◆ Directive a
Edit the listing lines starting at the one containing "collection date: 1986-03-11/1986-03-14" and ending at the one containing "locality: Macizo del". Replace "state / province" with "region" and leave everything else unchanged.

◆ Article

Re: PATCH: Using BRIN indexes for sorted output - Mailing list pgsql-hackers

From Tomas Vondra
Subject Re: PATCH: Using BRIN indexes for sorted output
Date
Msg-id ab61b00f-17f4-7b0e-a527-7182cb79d1ab@enterprisedb.com
Whole thread Raw
In response to Re: PATCH: Using BRIN indexes for sorted output  (Justin Pryzby <pryzby@telsasoft.com>)
List pgsql-hackers

On 10/24/22 06:32, Justin Pryzby wrote:
> On Sat, Oct 15, 2022 at 02:33:50PM +0200, Tomas Vondra wrote:
>> Of course, if there are e.g. BTREE indexes this is going to be slower,
>> but people are unlikely to have both index types on the same column.
> 
> On Sun, Oct 16, 2022 at 05:48:31PM +0200, Tomas Vondra wrote:
>> I don't think it's all that unfair. How likely is it to have both a BRIN
>> and btree index on the same column? And even if you do have such indexes
> 
> Note that we (at my work) use unique, btree indexes on multiple columns
> for INSERT ON CONFLICT into the most-recent tables: UNIQUE(a,b,c,...),
> plus a separate set of indexes on all tables, used for searching:
> BRIN(a) and BTREE(b).  I'd hope that the costing is accurate enough to
> prefer the btree index for searching the most-recent table, if that's
> what's faster (for example, if columns b and c are specified).
> 

Well, the costing is very crude at the moment - at the moment it's
pretty much just a copy of the existing BRIN costing. And the cost is
likely going to increase, because brinsort needs to do regular BRIN
bitmap scan (more or less) and then also a sort (which is an extra cost,
of course). So if it works now, I don't see why would brinsort break it.

◆ Working data
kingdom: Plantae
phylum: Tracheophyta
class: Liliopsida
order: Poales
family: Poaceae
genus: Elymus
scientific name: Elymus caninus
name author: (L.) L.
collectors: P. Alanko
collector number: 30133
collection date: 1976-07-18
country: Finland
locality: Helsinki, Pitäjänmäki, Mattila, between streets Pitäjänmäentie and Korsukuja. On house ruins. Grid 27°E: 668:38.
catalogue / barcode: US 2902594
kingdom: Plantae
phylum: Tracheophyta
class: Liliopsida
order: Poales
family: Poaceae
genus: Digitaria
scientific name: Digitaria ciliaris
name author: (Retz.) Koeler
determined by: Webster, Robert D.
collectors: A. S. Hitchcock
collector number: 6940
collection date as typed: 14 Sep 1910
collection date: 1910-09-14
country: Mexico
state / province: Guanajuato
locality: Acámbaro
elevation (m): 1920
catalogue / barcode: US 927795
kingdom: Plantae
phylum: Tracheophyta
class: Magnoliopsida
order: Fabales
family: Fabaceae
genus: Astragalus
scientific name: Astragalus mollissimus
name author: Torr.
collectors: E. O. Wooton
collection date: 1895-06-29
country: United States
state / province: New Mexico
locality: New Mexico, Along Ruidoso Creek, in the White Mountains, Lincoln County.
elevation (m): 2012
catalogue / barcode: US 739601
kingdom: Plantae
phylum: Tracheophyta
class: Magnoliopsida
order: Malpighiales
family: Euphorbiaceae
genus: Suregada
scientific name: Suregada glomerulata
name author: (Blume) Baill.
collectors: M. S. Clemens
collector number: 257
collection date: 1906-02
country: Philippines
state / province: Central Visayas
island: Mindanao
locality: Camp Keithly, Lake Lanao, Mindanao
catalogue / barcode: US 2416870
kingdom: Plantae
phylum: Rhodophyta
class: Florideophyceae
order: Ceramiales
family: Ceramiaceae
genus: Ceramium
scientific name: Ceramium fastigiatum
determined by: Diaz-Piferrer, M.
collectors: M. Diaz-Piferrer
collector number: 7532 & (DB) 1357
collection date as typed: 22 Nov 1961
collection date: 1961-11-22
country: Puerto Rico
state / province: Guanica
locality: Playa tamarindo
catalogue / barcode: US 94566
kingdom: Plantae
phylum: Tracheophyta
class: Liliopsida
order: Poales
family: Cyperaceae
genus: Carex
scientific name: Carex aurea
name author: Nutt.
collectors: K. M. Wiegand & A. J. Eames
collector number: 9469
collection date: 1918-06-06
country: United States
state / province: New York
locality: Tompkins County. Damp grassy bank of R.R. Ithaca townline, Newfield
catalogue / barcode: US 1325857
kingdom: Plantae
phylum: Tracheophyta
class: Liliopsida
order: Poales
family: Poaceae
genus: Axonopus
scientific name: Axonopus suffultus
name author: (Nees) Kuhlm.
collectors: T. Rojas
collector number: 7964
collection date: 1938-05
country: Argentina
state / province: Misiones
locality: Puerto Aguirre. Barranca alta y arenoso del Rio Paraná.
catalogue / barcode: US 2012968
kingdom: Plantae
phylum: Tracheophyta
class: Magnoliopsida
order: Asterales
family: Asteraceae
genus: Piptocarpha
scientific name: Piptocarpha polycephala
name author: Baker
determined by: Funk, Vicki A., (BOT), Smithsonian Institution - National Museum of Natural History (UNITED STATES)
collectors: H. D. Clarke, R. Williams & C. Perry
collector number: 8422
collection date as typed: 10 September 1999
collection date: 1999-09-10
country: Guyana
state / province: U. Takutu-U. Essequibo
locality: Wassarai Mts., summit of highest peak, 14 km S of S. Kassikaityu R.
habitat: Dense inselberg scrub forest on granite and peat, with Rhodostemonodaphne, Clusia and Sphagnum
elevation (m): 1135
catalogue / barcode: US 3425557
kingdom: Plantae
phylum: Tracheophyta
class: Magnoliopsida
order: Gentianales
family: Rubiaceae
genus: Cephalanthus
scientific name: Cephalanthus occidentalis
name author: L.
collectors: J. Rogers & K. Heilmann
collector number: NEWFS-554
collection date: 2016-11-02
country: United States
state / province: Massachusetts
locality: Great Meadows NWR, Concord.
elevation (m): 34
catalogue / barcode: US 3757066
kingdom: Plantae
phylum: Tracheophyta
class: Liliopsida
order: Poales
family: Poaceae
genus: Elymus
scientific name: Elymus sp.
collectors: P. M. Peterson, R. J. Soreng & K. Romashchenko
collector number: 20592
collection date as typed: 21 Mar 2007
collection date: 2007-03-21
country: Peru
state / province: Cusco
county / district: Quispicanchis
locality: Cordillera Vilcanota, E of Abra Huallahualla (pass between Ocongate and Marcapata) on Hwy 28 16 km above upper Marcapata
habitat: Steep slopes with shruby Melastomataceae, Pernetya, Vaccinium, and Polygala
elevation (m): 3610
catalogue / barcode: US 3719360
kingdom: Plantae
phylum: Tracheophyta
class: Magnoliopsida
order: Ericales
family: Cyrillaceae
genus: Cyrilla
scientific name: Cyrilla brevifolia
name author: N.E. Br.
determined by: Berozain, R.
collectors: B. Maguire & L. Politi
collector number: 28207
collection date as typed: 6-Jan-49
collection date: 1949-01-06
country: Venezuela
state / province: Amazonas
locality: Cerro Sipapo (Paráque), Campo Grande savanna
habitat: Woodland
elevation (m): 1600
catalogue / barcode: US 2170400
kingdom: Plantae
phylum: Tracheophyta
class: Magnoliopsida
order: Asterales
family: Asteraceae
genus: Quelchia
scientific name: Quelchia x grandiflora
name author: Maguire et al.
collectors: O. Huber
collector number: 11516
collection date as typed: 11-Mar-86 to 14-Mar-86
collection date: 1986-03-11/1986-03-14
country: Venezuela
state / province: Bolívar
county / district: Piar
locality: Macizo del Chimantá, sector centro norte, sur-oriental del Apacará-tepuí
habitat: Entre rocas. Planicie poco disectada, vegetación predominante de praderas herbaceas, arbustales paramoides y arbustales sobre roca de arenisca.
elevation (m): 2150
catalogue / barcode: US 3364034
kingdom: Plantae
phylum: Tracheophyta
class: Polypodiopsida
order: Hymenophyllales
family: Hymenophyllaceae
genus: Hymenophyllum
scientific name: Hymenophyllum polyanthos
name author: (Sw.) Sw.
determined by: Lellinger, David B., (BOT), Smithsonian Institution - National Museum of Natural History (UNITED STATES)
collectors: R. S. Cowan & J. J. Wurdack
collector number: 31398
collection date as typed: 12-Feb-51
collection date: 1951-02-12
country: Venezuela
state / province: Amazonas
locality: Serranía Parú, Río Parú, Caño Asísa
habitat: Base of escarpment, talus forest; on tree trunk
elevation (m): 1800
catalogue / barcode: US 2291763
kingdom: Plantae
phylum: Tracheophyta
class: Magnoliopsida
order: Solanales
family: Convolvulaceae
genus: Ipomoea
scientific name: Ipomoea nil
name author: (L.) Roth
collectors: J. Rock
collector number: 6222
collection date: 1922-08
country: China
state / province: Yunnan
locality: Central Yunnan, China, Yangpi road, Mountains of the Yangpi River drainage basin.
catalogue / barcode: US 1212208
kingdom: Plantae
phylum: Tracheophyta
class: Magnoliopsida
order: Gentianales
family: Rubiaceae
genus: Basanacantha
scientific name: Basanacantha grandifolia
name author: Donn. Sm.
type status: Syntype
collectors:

◆ Directive b
Proceed with the mailing list message on using BRIN indexes for sorted output, picking up right after its last sentence.

◆ Exercise output a
collection date: 1986-03-11/1986-03-14
country: Venezuela
region: Bolívar
county / district: Piar
locality: Macizo del Chimantá, sector centro norte, sur-oriental del Apacará-tepuí

◆ Exercise output b
Moreover, if you don't have ORDER BY in the query, I don't see why would
we create a brinsort at all.

But if you could test this once the costing gets improved, that'd be
very valuable.

>> +    /* There must not be any TID scan in progress yet. */
>> +    Assert(node->ss.ss_currentScanDesc == NULL);
>> +
>> +    /* Initialize the TID range scan, for the provided block range. */
>> +    if (node->ss.ss_currentScanDesc == NULL)
>> +    {
> 
> Why is this conditional on the condition that was just Assert()ed ?
> 

Yeah, that's a mistake, due to how the code evolved.

>>  
>> +void
>> +cost_brinsort(BrinSortPath *path, PlannerInfo *root, double loop_count,
>> +           bool partial_path)
> 
> It's be nice to refactor existing code to avoid this part being so
> duplicitive.
> 
>> +     * In some situations (particularly with OR'd index conditions) we may
>> +     * have scan_clauses that are not equal to, but are logically implied by,
>> +     * the index quals; so we also try a predicate_implied_by() check to see
> 
> Isn't that somewhat expensive ?
> 
> If that's known, then it'd be good to say that in the documentation.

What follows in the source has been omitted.